Pakistan Equities Shed 69 Points Amid Profit-Taking

Karachi, March 6, 2024 – Pakistan equities took a brief downturn on Wednesday, shedding 69 points in a session marked by profit-taking activities.

The benchmark KSE-100 index of the Pakistan Stock Exchange (PSX) concluded the day at 65,657 points, slightly lower than the previous day’s closing at 65,726 points. Analysts at Topline Securities Limited noted that the day began positively, with the KSE-100 index reaching an intraday high at 66,151 points, representing a gain of 425 points or 0.65 percent during earlier trading hours.
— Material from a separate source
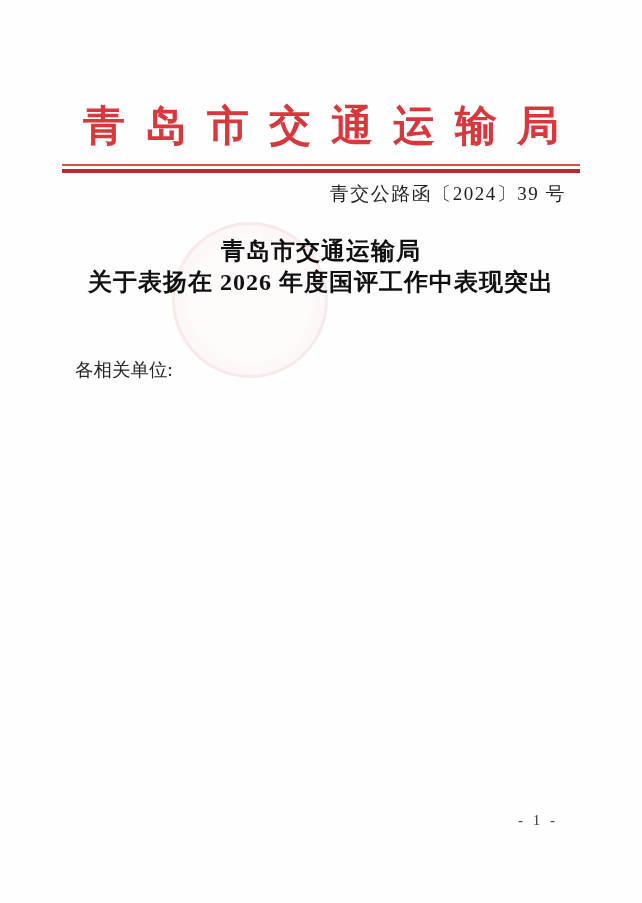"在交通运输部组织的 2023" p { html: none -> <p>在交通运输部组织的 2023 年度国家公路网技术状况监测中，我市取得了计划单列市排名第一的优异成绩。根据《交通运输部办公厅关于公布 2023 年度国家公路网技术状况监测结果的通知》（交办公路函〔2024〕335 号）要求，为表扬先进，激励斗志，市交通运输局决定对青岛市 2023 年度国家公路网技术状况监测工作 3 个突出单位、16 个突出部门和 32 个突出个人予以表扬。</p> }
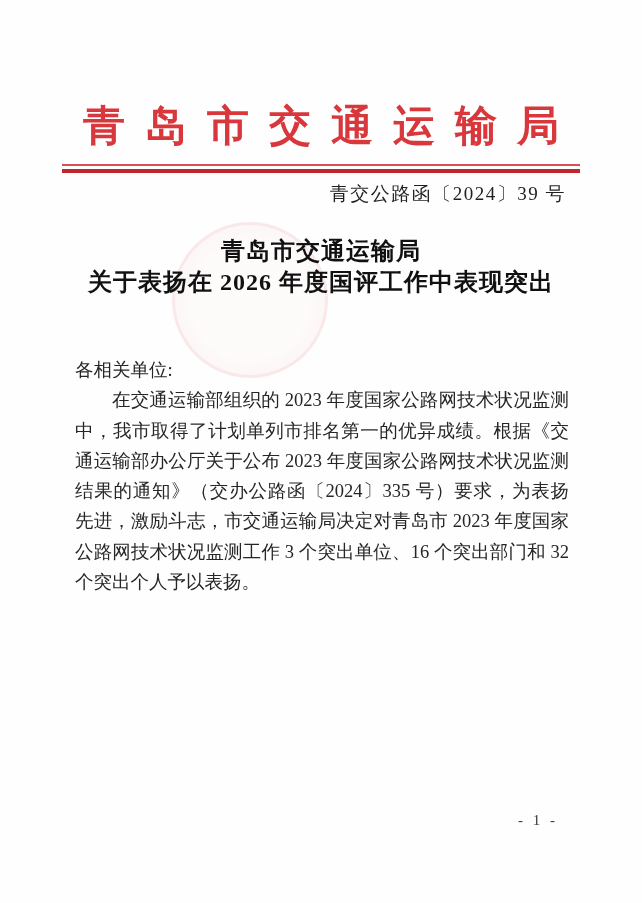"近年来,各单位深入贯彻落实“十四五”公路养护管理发展纲要，着力推进设施数字化、养" p { html: none -> <p>近年来,各单位深入贯彻落实“十四五”公路养护管理发展纲要，着力推进设施数字化、养护专业化、管理现代化、运行高效化、服务优质化，公路养护管理水平显著提升，为建设交通强国山东示范区青岛先行区提供了坚实支撑。</p> }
The initial surge in the market was attributed to positive sentiments stemming from the government’s focus on the economy. Reports indicated that Prime Minister Imran Khan directed the finance ministry to engage in talks with the International Monetary Fund (IMF) concerning the current Stand-By Arrangement (SBA) program. This move is expected to unlock the last tranche of USD 1.2 billion and pave the way for a new program worth approximately USD 6-8 billion.
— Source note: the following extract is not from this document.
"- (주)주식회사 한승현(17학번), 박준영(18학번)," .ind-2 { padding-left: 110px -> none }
However, as the market approached the 66,000 level, investors opted to capitalize on profits, leading to a reversal in the benchmark index’s earlier gains. The day concluded with the KSE-100 index at 65,657 points, marking a decline of 69 points or 0.11 percent.
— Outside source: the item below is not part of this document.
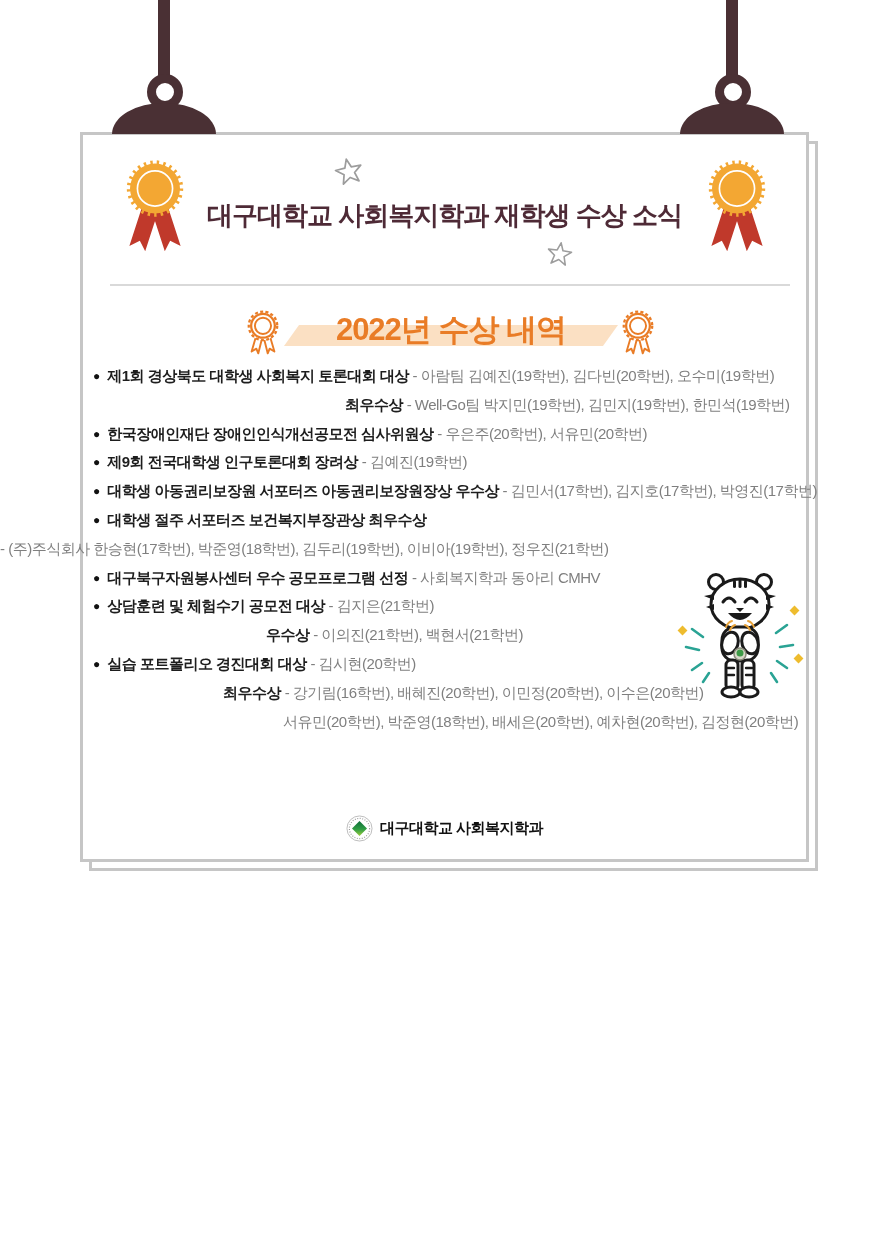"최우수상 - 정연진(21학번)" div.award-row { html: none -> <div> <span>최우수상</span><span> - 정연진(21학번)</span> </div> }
Several sectors played a role in influencing the index during the trading session. FMCG (Fast-Moving Consumer Goods), Banks, OMC (Oil Marketing Companies), Fertilizer, and Power sectors contributed positively to the index. Notable contributors included NESTLE, MCB, PSO, DAWH, and HUBC, collectively adding 120 points. On the other side of the spectrum, ENGRO, MARI, and TRG experienced some selling pressure, resulting in a combined loss of 114 points.

Trading activity remained robust, with almost 420 million shares changing hands during the session. The total traded value landed at Rs18.2 billion. CNERGY led the volumes chart with the trading of over 30.6 million shares.

Despite the minor dip in the index, market observers remain vigilant about the dynamic nature of the stock market. The ongoing talks with the IMF and the potential infusion of funds are expected to influence market sentiments in the coming days. Investors are advised to stay informed and responsive to market developments as Pakistan’s equities continue to navigate fluctuations in the financial landscape.